OAKLAND, CA – On the eve of baseball’s first-ever one-game playoff, the teams that are in have few things in common on the field. But what sticks out in my mind is the thing these MLB playoff teams have in common off of the field… shrewd suits. The Men Upstairs for those playing extra baseball are intelligent and pragmatic decision-makers. Meanwhile, MLB’s Worst GMs are in the front offices of the team’s not in the post-season, some of which are more reticent of outcast members of Jersey Shore having babies – just to stay relevant. So, in an effort to include those not fortunate to be in the playoffs, let’s run down the GMs that suck enough to keep their respective franchises out of the playoffs.
Michael Hill
Florida Marlins: Jackass numero uno. This entire franchise is like a bad “who walked into a bar” joke. “What happens when Jose Reyes, Heath Bell and a giant Mechanical Dolphin walk into a stadium?” Evidently it’s something worse than our beloved Mets.
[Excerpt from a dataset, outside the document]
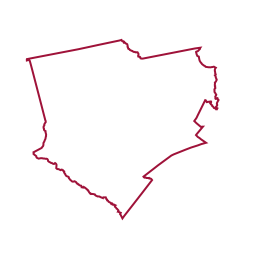 Grajaú, Maranhão, Brazil, rotated 79°
{"feature_id": "56859067B31201037702060", "entity_name": "Grajaú", "entity_type": "district", "adm_level": 2, "iso_a3": "BRA", "parent_name": "Brazil", "parent_adm1": "Maranhão", "projection": "robinson", "projection_center": [-45.931, -5.808], "detail": "fine", "context": "isolated", "style": "outline", "palette": "rose", "viewbox_px": 256, "rotation_deg": 79, "n_neighbors": 0, "source": "geoboundaries", "source_scale": "gbopen_adm2", "svg_char_len": 5519}
<svg xmlns="http://www.w3.org/2000/svg" viewBox="0 0 256 256"><g transform="rotate(79 128 128)"><path d="M40.3,117.6L40.4,118.5L40.5,120.4L40.5,121.6L40.8,141.6L41.0,150.9L41.2,161.6L41.2,163.0L41.2,167.1L41.1,205.9L41.1,214.1L41.6,214.3L42.4,214.4L42.3,213.5L42.4,212.8L42.3,212.2L42.8,211.9L43.3,211.6L47.2,211.3L53.1,210.9L85.0,208.9L104.6,207.7L105.3,207.5L105.8,207.6L106.4,207.6L106.8,207.9L107.3,208.5L107.8,208.9L108.4,209.5L109.2,209.5L109.8,209.9L110.3,210.5L111.1,210.7L111.8,210.9L112.5,210.6L113.7,210.8L114.4,210.5L114.9,210.0L115.4,209.5L116.1,209.8L116.7,209.7L117.6,209.7L118.6,209.6L119.1,209.7L119.7,209.9L120.4,210.0L121.0,210.4L121.5,210.6L122.1,210.8L122.8,211.1L123.2,211.3L124.0,212.0L125.4,212.8L126.0,213.4L126.5,213.8L127.6,214.1L128.2,214.2L128.8,214.4L129.5,214.8L130.0,215.4L130.4,215.9L131.1,216.6L133.8,225.4L134.5,225.3L135.4,225.7L136.6,224.8L137.3,224.1L138.2,223.4L139.0,223.5L139.8,223.2L141.0,221.6L141.0,220.5L141.0,219.5L141.1,218.9L141.2,218.3L141.4,217.8L141.8,217.0L141.9,216.2L142.2,215.5L142.5,214.8L142.6,213.9L143.1,213.1L143.7,212.8L144.6,212.7L145.2,212.7L145.8,212.3L146.3,211.7L146.8,211.1L147.2,210.5L147.7,210.1L148.0,209.2L148.6,208.7L148.9,208.2L149.2,207.5L148.9,207.0L148.5,206.3L149.2,205.6L149.9,205.3L150.6,205.2L151.3,205.4L152.0,205.6L152.4,205.7L153.1,205.9L153.7,206.1L154.3,205.7L154.8,205.3L155.0,204.4L155.2,203.9L155.5,203.5L156.1,202.8L156.5,202.2L156.2,201.6L156.2,200.9L156.8,200.5L157.1,199.8L158.0,199.6L158.4,198.9L158.9,198.9L159.4,199.2L160.0,199.0L160.5,198.9L161.2,198.4L161.7,198.4L162.8,198.0L163.4,197.6L164.2,196.4L164.6,195.7L165.3,195.5L166.0,195.6L166.6,195.2L167.5,194.8L168.0,194.5L168.4,194.1L169.7,193.2L170.1,192.5L170.2,192.0L170.1,190.5L170.7,190.0L171.1,189.4L171.8,189.0L172.6,188.9L173.0,188.1L173.7,187.8L173.8,187.3L174.5,187.0L175.1,186.3L175.5,185.6L175.7,185.0L176.6,184.7L177.3,184.8L177.4,184.0L177.9,183.6L178.1,182.7L177.6,182.5L178.3,181.7L178.9,181.1L179.6,180.7L180.0,180.2L180.5,180.0L181.0,179.4L181.6,179.4L181.9,178.9L183.1,178.6L183.9,178.3L184.6,177.9L184.8,177.4L185.5,177.4L185.8,176.9L185.8,176.4L185.9,175.8L186.3,174.5L186.7,173.6L187.0,173.1L187.7,173.0L188.4,172.3L188.7,171.7L189.3,171.1L189.5,170.4L189.6,169.6L190.0,168.8L190.5,168.4L190.9,167.7L191.5,166.8L192.0,166.0L191.5,165.8L191.4,165.2L191.7,164.0L191.8,163.1L192.8,162.9L193.7,162.8L194.2,162.2L195.1,162.3L195.6,161.5L196.7,161.1L197.6,160.0L198.0,159.4L199.1,159.0L198.8,158.4L199.0,157.9L199.7,157.6L200.2,157.8L200.6,157.2L200.5,156.4L200.9,156.1L201.1,155.6L201.4,155.2L201.6,155.7L202.2,155.7L202.7,155.9L203.3,155.4L203.9,155.0L204.4,154.8L205.0,154.6L205.3,154.1L206.1,153.7L206.9,153.2L207.5,153.4L208.0,153.7L208.0,153.1L208.7,153.1L209.1,152.5L209.5,151.9L209.9,151.3L210.5,151.8L211.0,152.2L211.8,151.8L215.7,150.7L213.6,148.5L203.7,137.1L200.9,133.9L198.9,131.6L196.7,129.1L195.5,127.7L183.7,114.3L183.1,114.6L182.6,114.8L182.1,115.3L181.7,116.0L181.7,116.7L181.0,116.9L181.0,117.6L180.8,118.4L180.7,118.9L180.6,119.4L180.0,120.0L180.0,120.9L179.8,121.4L179.2,121.9L178.7,122.1L172.2,109.2L170.4,105.7L163.3,90.7L163.0,89.6L162.6,88.1L160.2,75.4L159.2,69.7L158.6,64.5L158.4,62.8L157.8,59.1L157.4,54.2L152.8,58.7L152.1,59.2L151.3,59.9L150.8,60.5L150.1,61.2L147.9,62.6L147.5,62.2L141.0,54.2L140.8,55.4L141.0,56.1L140.4,56.6L136.3,59.9L133.8,61.6L133.1,60.9L132.3,60.0L131.0,58.7L129.2,57.4L115.4,46.9L115.7,46.4L116.2,46.4L116.6,46.0L117.6,45.8L117.7,45.2L117.6,44.4L117.7,43.2L117.7,41.9L117.9,41.4L118.6,41.5L119.3,41.9L119.5,42.5L119.9,42.3L120.5,42.1L121.0,41.7L121.9,41.0L122.6,41.1L123.1,40.6L123.5,40.3L123.9,40.0L124.6,39.9L125.2,39.1L125.3,38.6L125.7,38.1L126.4,38.0L126.6,37.2L126.2,36.9L125.7,36.5L125.2,37.1L124.9,37.6L124.4,37.8L123.9,37.5L123.3,36.6L122.7,36.1L122.0,36.0L121.4,36.2L121.0,36.1L120.5,35.9L120.0,35.6L119.5,35.2L119.0,34.8L118.6,34.6L118.2,34.0L117.7,33.8L117.0,34.3L116.5,34.4L115.8,34.5L115.9,35.1L116.2,35.6L116.2,36.3L115.8,36.6L115.2,36.4L114.7,36.2L114.2,36.4L113.7,36.3L113.2,35.7L112.6,35.2L112.0,35.0L111.4,35.4L110.5,35.6L110.0,35.8L109.6,36.1L109.0,36.1L108.1,36.1L107.3,35.8L106.5,35.8L106.0,35.3L105.4,34.6L104.8,34.7L104.0,34.8L103.5,34.4L103.0,34.6L102.3,34.6L101.5,34.3L100.9,34.1L100.1,34.1L99.7,33.7L99.4,33.1L98.9,32.7L98.3,32.2L97.9,31.9L97.3,31.7L96.7,32.0L96.2,31.9L95.7,32.1L95.0,32.2L94.3,32.1L93.6,32.3L92.9,32.6L92.7,32.0L92.0,31.6L91.4,31.9L90.9,32.0L90.1,31.8L89.2,31.8L88.5,31.9L87.9,31.7L87.2,31.6L86.6,31.3L85.6,30.3L85.2,30.9L84.7,31.4L84.2,32.0L84.2,32.7L84.3,33.3L84.2,34.1L84.2,34.6L84.2,35.4L84.0,36.2L83.8,37.2L83.5,38.0L83.2,38.9L82.7,40.2L82.2,40.4L81.6,40.9L81.1,41.7L80.7,42.0L80.3,42.3L79.6,43.0L79.0,43.3L78.2,43.6L77.8,44.0L75.7,44.8L74.5,44.9L73.8,44.9L72.6,44.9L71.4,44.9L70.5,46.2L68.5,46.6L67.7,46.6L66.9,46.7L66.3,46.7L66.0,46.2L66.0,45.5L65.9,44.9L65.5,44.2L65.1,43.7L64.8,43.3L64.5,42.8L64.0,42.2L63.3,42.0L63.0,41.7L62.7,47.2L62.7,81.3L62.7,100.2L62.6,100.9L62.3,101.9L62.0,102.4L61.4,102.4L61.0,102.7L60.6,102.6L60.2,103.0L60.1,103.7L59.8,104.3L58.8,104.2L58.1,103.8L57.6,103.6L57.0,103.6L56.4,103.8L56.0,104.1L55.5,104.2L55.3,104.9L55.3,105.8L55.0,106.4L54.6,106.7L54.5,107.6L54.1,108.3L53.7,108.6L53.2,109.0L52.9,109.8L52.4,110.3L52.1,110.8L51.7,111.3L51.2,111.5L50.6,111.8L50.4,112.5L49.6,112.7L48.8,112.6L48.2,113.0L47.6,112.7L46.9,112.7L46.2,112.7L45.6,112.8L45.0,113.4L44.7,114.0L43.9,114.5L43.7,115.1L43.5,115.8L42.8,115.9L42.4,115.5L41.9,116.1L41.8,116.9L41.2,117.4L40.3,117.6Z" fill="none" stroke="#9f1239" stroke-width="2"/></g></svg>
They went from signing the reigning batting champ, the “best reliever on the market” and building a new stadium… to abject failure. Mr. Hill couldn’t even keep a muzzle on his ret@rded manager, who alienated his entire fan-base.
Ruben Amaro, Jr
Phillies: What happens when you spend all of your money on pitching and everyone else gets injured? Whether its cash assets, real estate assets or player assets… Wu Tang said it best:
https://youtu.be/Qid_WGBrQjA
Doug Melvin
Brewers: This ret@rded franchise, despite performance enhancing drugs and having the commissioner pleasure it, cant make the playoffs?! At least they make enough crappy beer to make you forget it.
Jerry Dipoto
Angels: Jerry, you get a pass. It’s not your fault your owner Arte Moreno usurped you to buy Albert Pujols & Co only to bankrupt you for no return. Sell those stock options now DiPoto, and get ready to do a Bobby Valentine – and retire to Japan. Sometimes you are just in the wrong place at the wrong time.
Now that that’s out of the way… In the interest of the National debates, I need about 80 more words:
Four score and seven years ago our fathers brought forth on this continent, a new nation, conceived in Liberty, and dedicated to the proposition that all men are created equal.
Now we are engaged in a great civil war, testing whether that nation, or any nation so conceived and so dedicated, can long endure. We are met on a great battle-field of that war. We have come to dedicate a portion of that field, as a final resting place for those who here gave their lives that that nation might live. It is altogether fitting and proper that we should do this.
But, in a larger sense, we can not dedicate — we can not consecrate — we can not hallow — this ground. The brave men, living and dead, who struggled here, have consecrated it, far above our poor power to add or detract. The world will little note, nor long remember what we say here, but it can never forget what they did here. It is for us the living, rather, to be dedicated here to the unfinished work which they who fought here have thus far so nobly advanced. It is rather for us to be here dedicated to the great task remaining before us — that from these honored dead we take increased devotion to that cause for which they gave the last full measure of devotion — that we here highly resolve that these dead shall not have died in vain — that this nation, under God, shall have a new birth of freedom — and that government of the people, by the people, for the people, shall not perish from the earth.